Work to be completed.
For the data below, restate word for word only the lines from the line containing "la première fois" through the line containing "QFE beizutragen? Schreib es doch hier", both ends included.

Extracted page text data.
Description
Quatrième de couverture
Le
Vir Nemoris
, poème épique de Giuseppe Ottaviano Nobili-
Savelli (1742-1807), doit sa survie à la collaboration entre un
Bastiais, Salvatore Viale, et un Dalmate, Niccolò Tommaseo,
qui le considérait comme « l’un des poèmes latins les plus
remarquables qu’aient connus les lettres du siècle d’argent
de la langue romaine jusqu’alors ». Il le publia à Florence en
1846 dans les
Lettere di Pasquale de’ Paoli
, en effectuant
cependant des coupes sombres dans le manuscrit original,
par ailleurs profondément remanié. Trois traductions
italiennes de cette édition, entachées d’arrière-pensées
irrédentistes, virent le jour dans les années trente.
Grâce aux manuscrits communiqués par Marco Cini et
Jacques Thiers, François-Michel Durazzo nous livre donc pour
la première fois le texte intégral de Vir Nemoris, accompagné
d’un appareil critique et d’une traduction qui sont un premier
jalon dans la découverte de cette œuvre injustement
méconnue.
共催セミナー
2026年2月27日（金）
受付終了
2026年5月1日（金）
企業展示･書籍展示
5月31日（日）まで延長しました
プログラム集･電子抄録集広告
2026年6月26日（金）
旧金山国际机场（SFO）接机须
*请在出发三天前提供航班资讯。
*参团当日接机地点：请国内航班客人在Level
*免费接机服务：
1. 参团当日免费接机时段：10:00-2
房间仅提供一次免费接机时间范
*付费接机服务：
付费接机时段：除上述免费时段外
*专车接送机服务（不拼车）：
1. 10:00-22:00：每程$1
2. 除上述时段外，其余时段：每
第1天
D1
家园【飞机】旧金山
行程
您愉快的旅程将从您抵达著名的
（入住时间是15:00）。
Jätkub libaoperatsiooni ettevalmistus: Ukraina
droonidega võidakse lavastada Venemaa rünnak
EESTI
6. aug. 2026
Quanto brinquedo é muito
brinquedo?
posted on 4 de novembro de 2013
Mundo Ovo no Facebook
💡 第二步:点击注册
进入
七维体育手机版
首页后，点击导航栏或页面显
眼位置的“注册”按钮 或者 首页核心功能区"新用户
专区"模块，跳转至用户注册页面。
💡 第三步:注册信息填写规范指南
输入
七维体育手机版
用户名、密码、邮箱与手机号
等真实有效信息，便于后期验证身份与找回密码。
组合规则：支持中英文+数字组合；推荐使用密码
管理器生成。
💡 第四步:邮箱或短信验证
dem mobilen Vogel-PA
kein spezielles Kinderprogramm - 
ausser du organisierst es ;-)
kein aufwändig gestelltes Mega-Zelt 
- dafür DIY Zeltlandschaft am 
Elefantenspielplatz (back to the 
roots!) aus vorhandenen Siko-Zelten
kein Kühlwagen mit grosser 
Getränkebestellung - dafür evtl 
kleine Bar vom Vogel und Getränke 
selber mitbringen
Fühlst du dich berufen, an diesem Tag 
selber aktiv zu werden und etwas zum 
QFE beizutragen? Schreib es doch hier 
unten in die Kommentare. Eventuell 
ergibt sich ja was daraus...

Answer for the task.
la première fois le texte intégral de Vir Nemoris, accompagné
d’un appareil critique et d’une traduction qui sont un premier
jalon dans la découverte de cette œuvre injustement
méconnue.
共催セミナー
2026年2月27日（金）
受付終了
2026年5月1日（金）
企業展示･書籍展示
5月31日（日）まで延長しました
プログラム集･電子抄録集広告
2026年6月26日（金）
旧金山国际机场（SFO）接机须
*请在出发三天前提供航班资讯。
*参团当日接机地点：请国内航班客人在Level
*免费接机服务：
1. 参团当日免费接机时段：10:00-2
房间仅提供一次免费接机时间范
*付费接机服务：
付费接机时段：除上述免费时段外
*专车接送机服务（不拼车）：
1. 10:00-22:00：每程$1
2. 除上述时段外，其余时段：每
第1天
D1
家园【飞机】旧金山
行程
您愉快的旅程将从您抵达著名的
（入住时间是15:00）。
Jätkub libaoperatsiooni ettevalmistus: Ukraina
droonidega võidakse lavastada Venemaa rünnak
EESTI
6. aug. 2026
Quanto brinquedo é muito
brinquedo?
posted on 4 de novembro de 2013
Mundo Ovo no Facebook
💡 第二步:点击注册
进入
七维体育手机版
首页后，点击导航栏或页面显
眼位置的“注册”按钮 或者 首页核心功能区"新用户
专区"模块，跳转至用户注册页面。
💡 第三步:注册信息填写规范指南
输入
七维体育手机版
用户名、密码、邮箱与手机号
等真实有效信息，便于后期验证身份与找回密码。
组合规则：支持中英文+数字组合；推荐使用密码
管理器生成。
💡 第四步:邮箱或短信验证
dem mobilen Vogel-PA
kein spezielles Kinderprogramm - 
ausser du organisierst es ;-)
kein aufwändig gestelltes Mega-Zelt 
- dafür DIY Zeltlandschaft am 
Elefantenspielplatz (back to the 
roots!) aus vorhandenen Siko-Zelten
kein Kühlwagen mit grosser 
Getränkebestellung - dafür evtl 
kleine Bar vom Vogel und Getränke 
selber mitbringen
Fühlst du dich berufen, an diesem Tag 
selber aktiv zu werden und etwas zum 
QFE beizutragen? Schreib es doch hier 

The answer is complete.